On my Twins Birthday this year, as I was thinking about the last 5 years of my life, from their births, to the hospital stays, frequent trips on Life Flight, over 45 surgeries, losing our Dawson, continuing on in taking care of Mallory's needs and much more, this came to my mind. I felt inspired to write it down. I wanted to share it with you.....
Five years ago today I was afraid...scratch that, more like scared out of my mind! I was minutes away from embarking on the hardest most trying, seemingly impossible at times, most wonderful and amazing experience of my life, thus far.
Hindsight is a beautiful thing! Moving forward I only saw one piece at a time. Looking back I can see the entire painting.
It is beautiful! More than that, it is glorious. The painter...a careful hand. Knowing what to add to the painting at just the right time. Sometimes the strokes were soft and sometimes blotted heavily. All the while every single application was filled with a love beyond anything earthly comprehensible.

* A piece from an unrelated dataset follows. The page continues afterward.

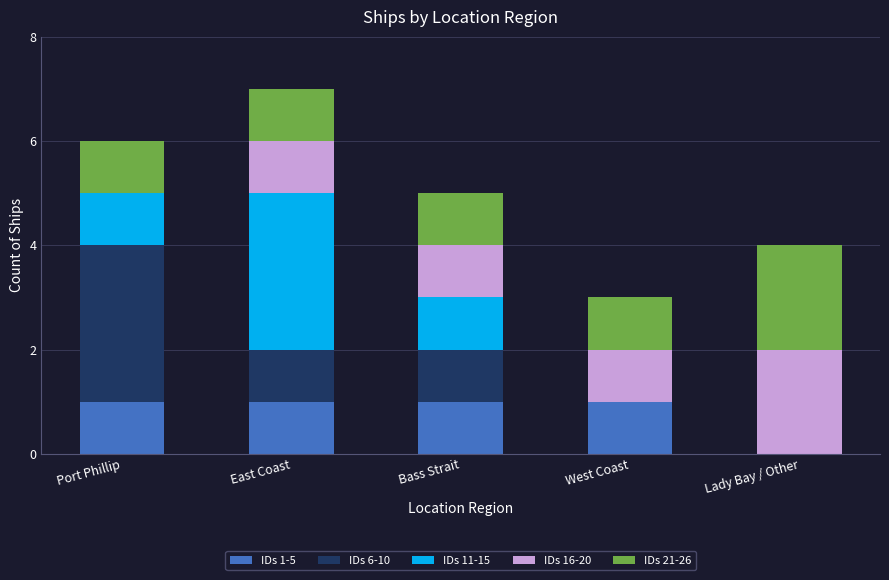

At which category is the sum across all series the highest?

East Coast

It is Celestial. Complete. Consuming. It is able to soothe a heavy heart and wrap the painting in an all encompassing compassion. The feeling of a tender parent, hoping we will stay true and endure, because only He knows the finished product. He knows how vital each stroke is. No matter how difficult. So he proceeds gently. Until it is finished.
Yes, stepping back and looking at what He has created of this once so much less that perfect canvas...it is beautiful! More strokes will, I am sure, be added from time to time. However, my new perspective on what is being created, tells me that in time, the painting, only because of His hand, will be complete. Without flaw. Perfect. If I will be be still and know that He is the Master, I am His creation, and through Him, only through Him, I will become His masterpiece.